The great debate about whether Mitt Romney was a vulture capitalist or venture capitalist at Bain Capital is useful and interesting, but not for the reasons many people pretend it is. The country benefits from a frank discussion about the wages of capitalism and what limits, if any, we should place on free markets. But the specifics of what Bain did under Mitt Romney don’t tell us much about what kind of President he would be, or what sort of economy he would preside over.
For openers, a President’s influence over the economy tends to be exaggerated. Private-sector dynamics, especially those in in Europe and Asia, probably matter more to the American work force right now than federal policy. And remember that government moves exceedingly slowly, making it an inefficient hand on the tiller. Romney’s inauguration wouldn’t come for another 12 months, after which it would take Congress a few more months to pass a new economic program. It would take months after that for those policies to take full effect. So it would be fully two years before a Romney program was actually impacting the U.S. economy. By then it’s entirely possible that our economic situation will look quite different, and that the recession remedies people talk about today will be obsolete.
The important issue isn’t so much how Romney will “get us out of this recession.” It’s about the larger and long-term issues what he considers a fair distribution of taxes and wealth, and the size and role of government. That’s a great debate to have in the general election. But for the purposes of the Republican primary, it’s a red herring.
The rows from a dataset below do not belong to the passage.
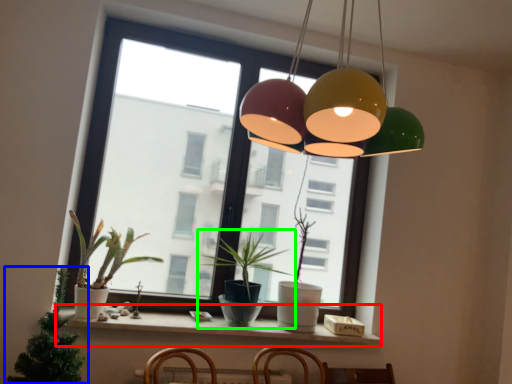
Question: Considering the real-world distances, which object is farthest from window sill (highlighted by a red box)? houseplant (highlighted by a blue box) or houseplant (highlighted by a green box)?

Choices:
 (A) houseplant
 (B) houseplant

Answer: (A)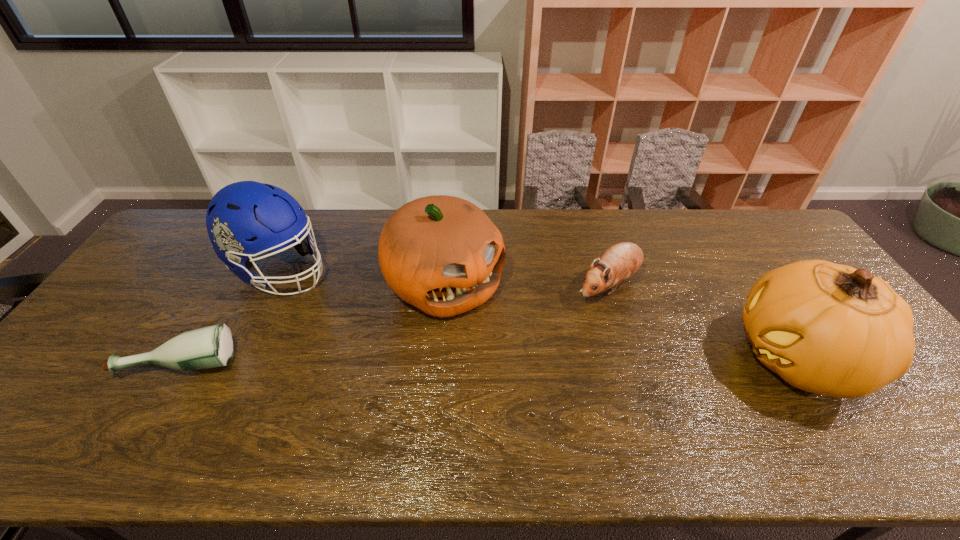
Locate an element on the screen. vacant space on the desktop that is between the shortest object and the right pumpkin and is positioned on the face of the third object from left to right is located at coordinates (527, 360).

Locate an element on the screen. vacant spot on the desktop that is between the bottle and the right pumpkin and is positioned at the face of the second object from right to left is located at coordinates (478, 360).

You are a GUI agent. You are given a task and a screenshot of the screen. Output one action in this format:
    pyautogui.click(x=<x>, y=<y>)
    Task: Click on the free space on the desktop that is between the shortest object and the rightmost object and is positioned on the face guard of the football helmet
    
    Given the screenshot: What is the action you would take?
    pyautogui.click(x=461, y=360)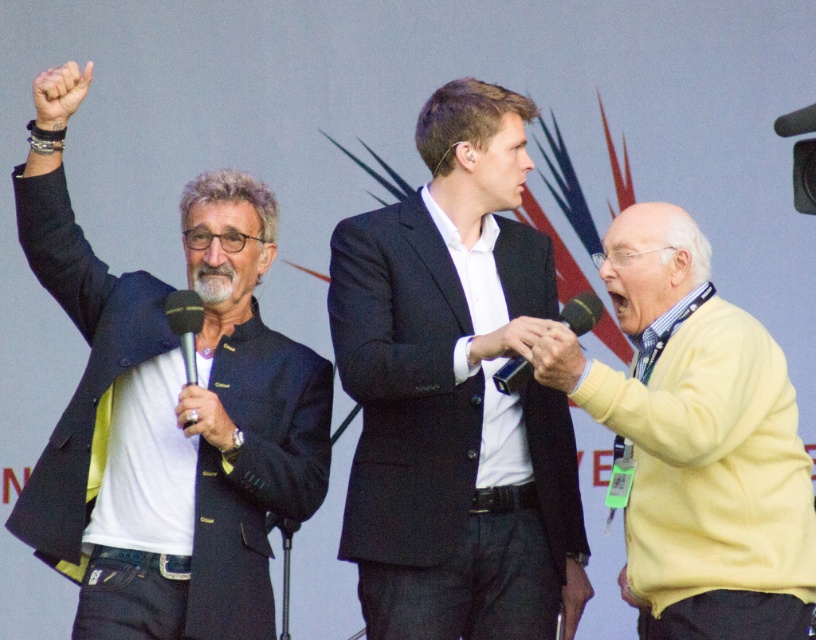
Question: Which point is farther to the camera?

Choices:
 (A) black suit jacket at center
 (B) black matte microphone at left
 (C) yellow sweater at right

Answer: (B)

Question: Which object is positioned closest to the yellow sweater at right?

Choices:
 (A) black suit jacket at center
 (B) black plastic microphone at center

Answer: (A)

Question: Is black suit jacket at center above black matte microphone at left?

Choices:
 (A) yes
 (B) no

Answer: (B)

Question: Which object is the closest to the black matte microphone at left?

Choices:
 (A) black suit jacket at center
 (B) matte black jacket at left
 (C) yellow sweater at right

Answer: (B)

Question: Is black suit jacket at center thinner than matte black jacket at left?

Choices:
 (A) no
 (B) yes

Answer: (B)

Question: Is yellow sweater at right to the left of black plastic microphone at center from the viewer's perspective?

Choices:
 (A) no
 (B) yes

Answer: (A)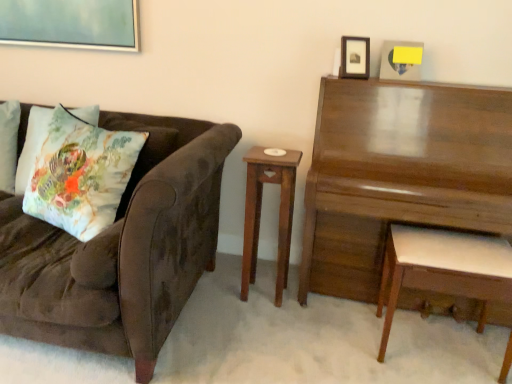
At what (x,y) coordinates should I click in order to perform the action: click on free location to the left of white wood stool at right. Please return your answer as a coordinate pair (x, y). Looking at the image, I should click on (344, 339).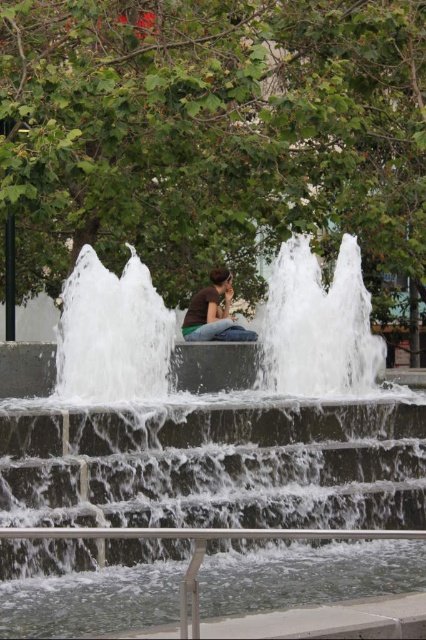
Question: Which object appears farthest from the camera in this image?

Choices:
 (A) matte brown shirt at center
 (B) white concrete fountain at center

Answer: (A)

Question: Does white concrete fountain at center have a smaller size compared to matte brown shirt at center?

Choices:
 (A) no
 (B) yes

Answer: (A)

Question: Which of the following is the farthest from the observer?

Choices:
 (A) (115, 561)
 (B) (196, 339)

Answer: (B)

Question: Can you confirm if white concrete fountain at center is positioned to the left of matte brown shirt at center?

Choices:
 (A) no
 (B) yes

Answer: (A)

Question: Which point is farther to the camera?

Choices:
 (A) (207, 317)
 (B) (2, 602)

Answer: (A)

Question: Is white concrete fountain at center to the right of matte brown shirt at center from the viewer's perspective?

Choices:
 (A) no
 (B) yes

Answer: (B)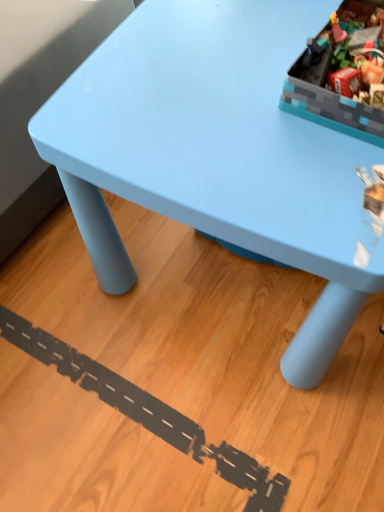
This screenshot has width=384, height=512. In order to click on free space on the front side of matte plastic storage box at upper right in this screenshot , I will do `click(322, 195)`.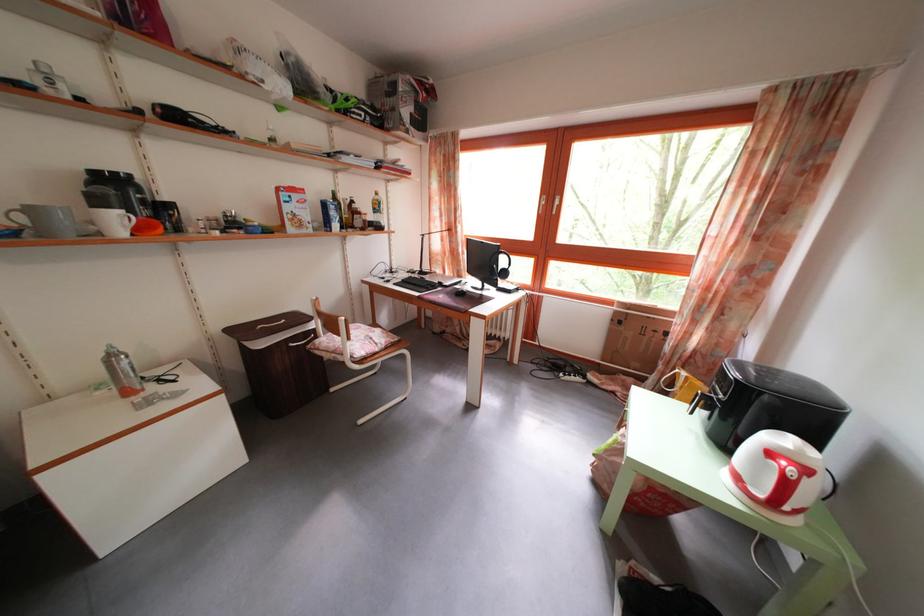
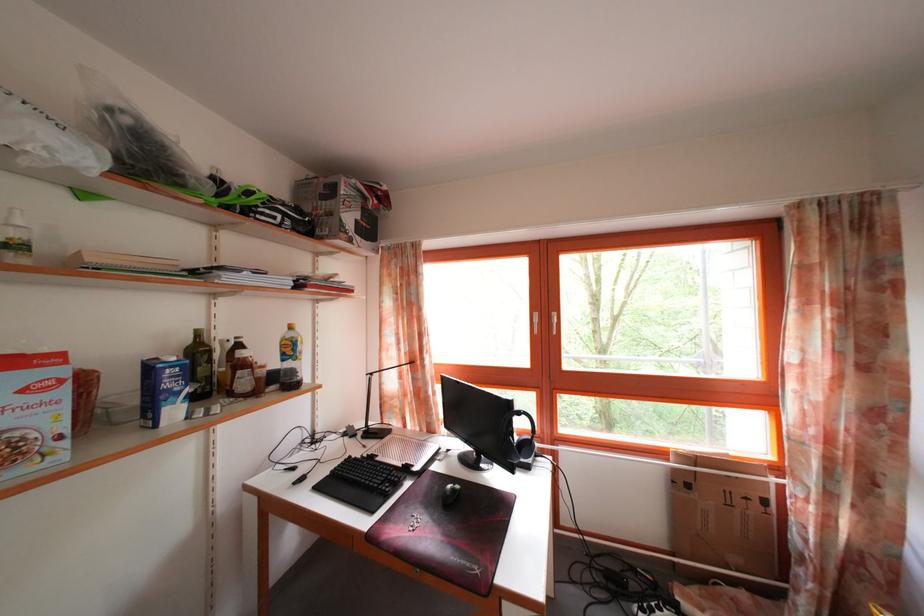
First-person continuous shooting, in which direction is the camera rotating?

The rotation direction of the camera is right-up.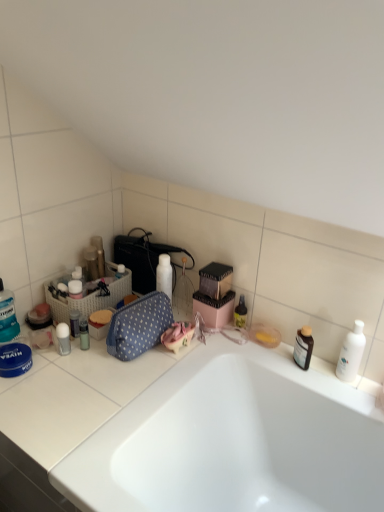
Question: Should I look upward or downward to see white glossy bottle at center, which is the fourth toiletry in right-to-left order?

Choices:
 (A) up
 (B) down

Answer: (B)

Question: Does blue polka dot fabric bag at center have a larger size compared to translucent plastic tube at left, which appears as the 8th toiletry when viewed from the right?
Newt Gingrich, Rick Perry and Rick Santorum all more or less agree on those points: They all want dramatically lower taxes, especially for the wealthy, and a much smaller federal government. Calling Romney a vulture is a pure emotional play, and a disingenuous one.
These are all reasons, by the way, why we ought to hear more from the candidates about foreign policy–especially from Romney, who has no direct experience in this area and whose views feel like the generic product of outside advisers and a desire to please the Bill Kristols of the world. American Presidents have broad power–increasingly so over the past decade–to take dramatic action overseas, and they often don’t need (or they at least successfully ignore) Congress’s blessing. Think about the intervention in Libya, the drone campaign in Pakistan, the bin Laden mission, troop levels in Iraq and Afghanistan, warrantless wiretaps and other secret surveillance programs, vast swaths of terrorist detainee policy. These are areas where a President has immediate and largely unfettered influence. They’re at least as important as the chimerical obsession over near-term “job creation,” no matter what the polls say.